• **Source records**

----

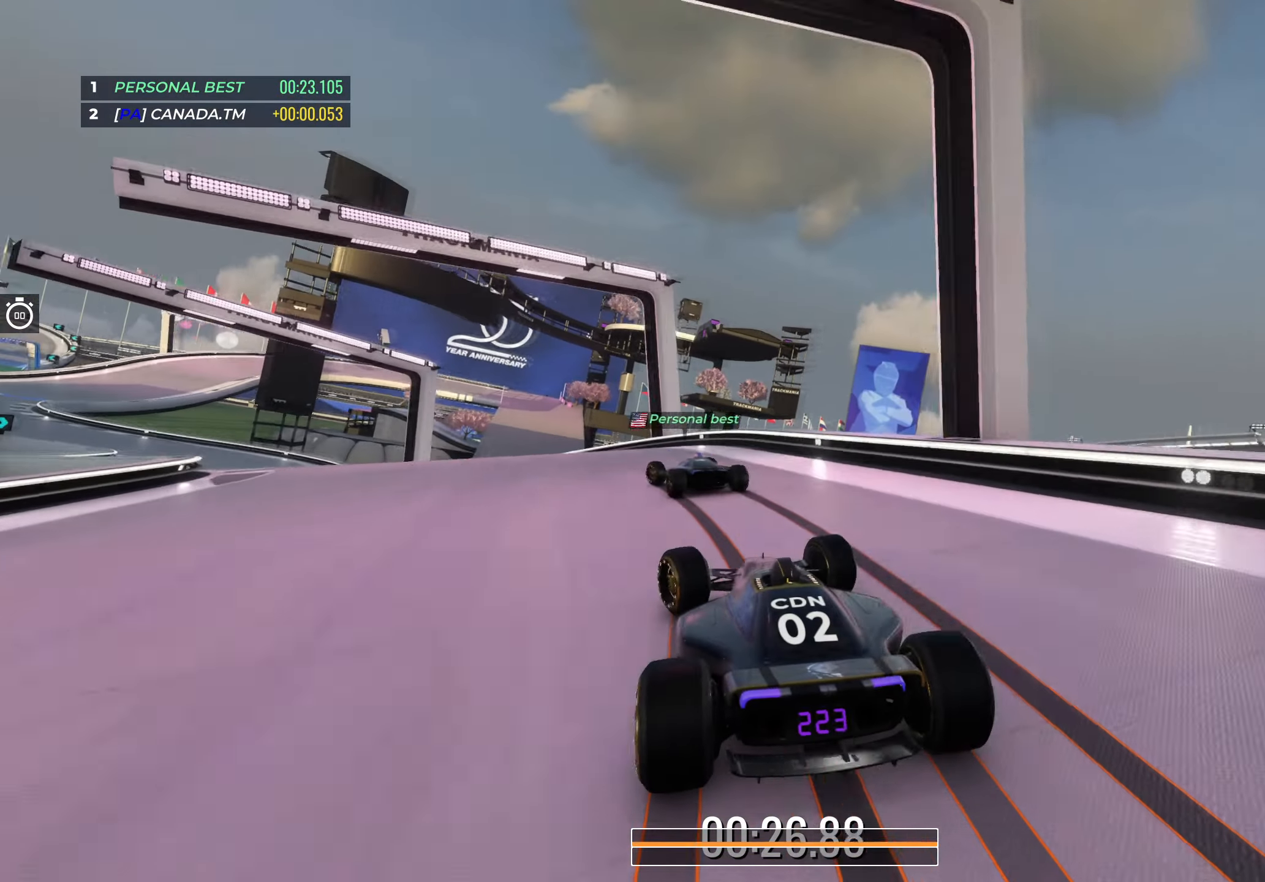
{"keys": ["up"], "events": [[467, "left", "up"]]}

----

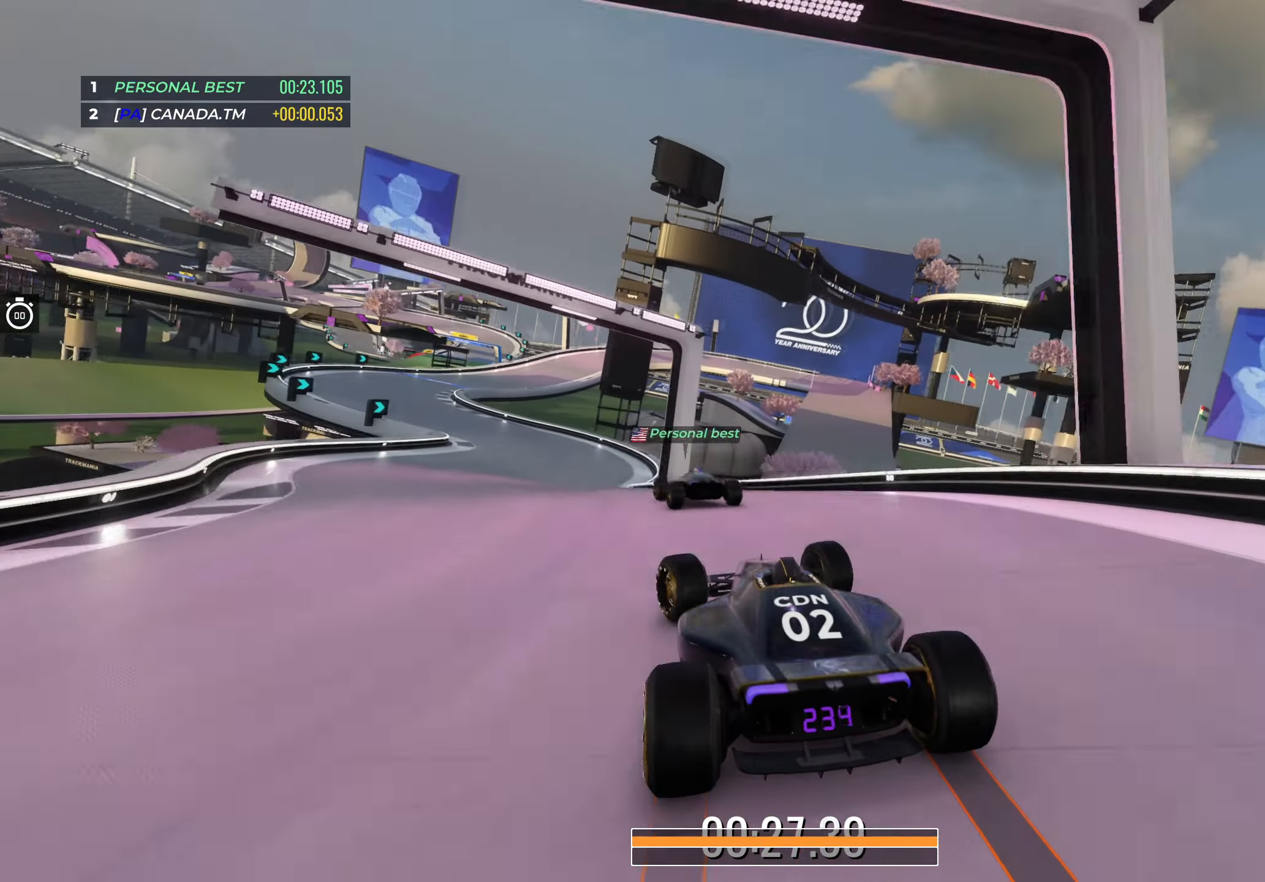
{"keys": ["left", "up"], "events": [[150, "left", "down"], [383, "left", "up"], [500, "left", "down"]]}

----

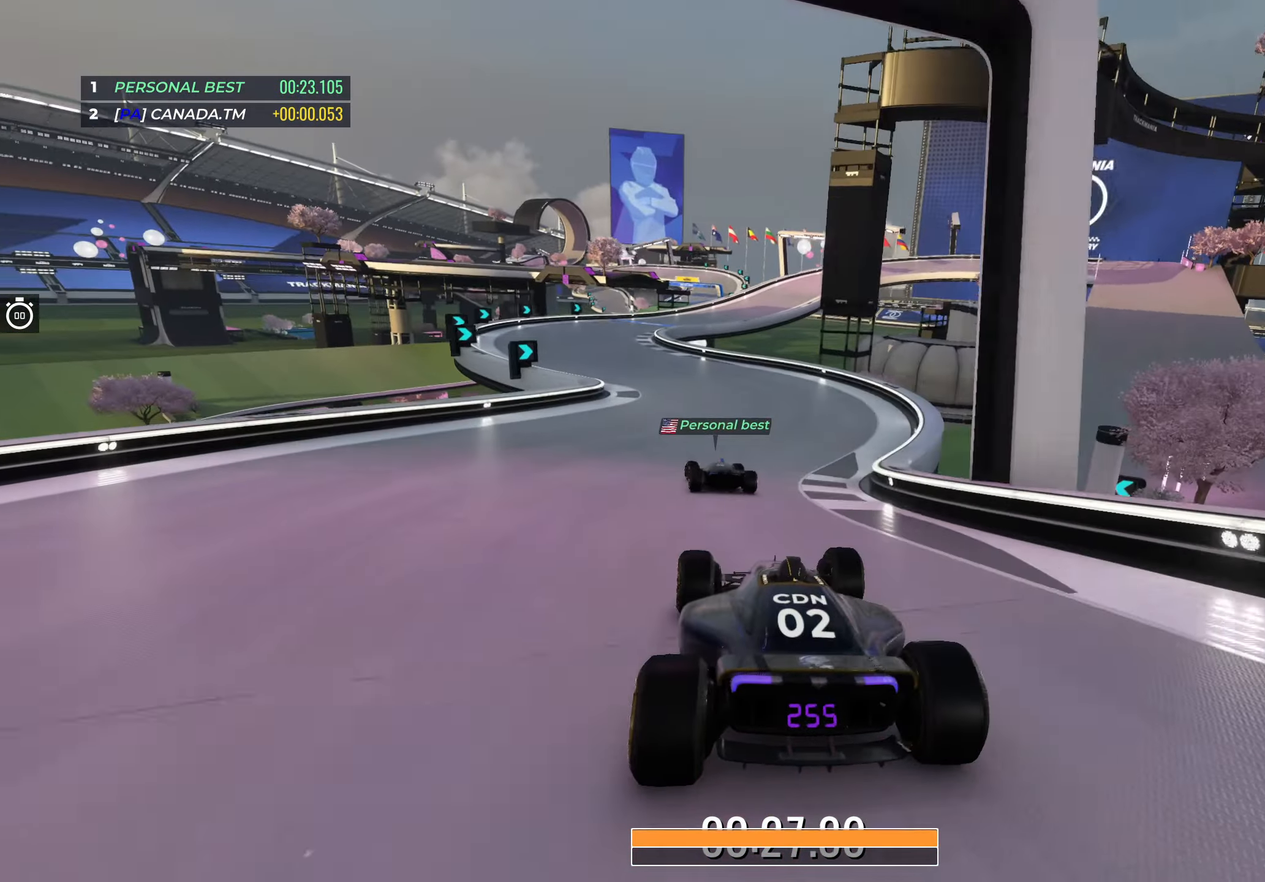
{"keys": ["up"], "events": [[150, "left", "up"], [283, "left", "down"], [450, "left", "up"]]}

----

• **Work to be completed**
Where does the word "down" occur in the records? Return every line that holds it.

• **Your solution**
{"keys": ["left", "up"], "events": [[150, "left", "down"], [383, "left", "up"], [500, "left", "down"]]}
{"keys": ["up"], "events": [[150, "left", "up"], [283, "left", "down"], [450, "left", "up"]]}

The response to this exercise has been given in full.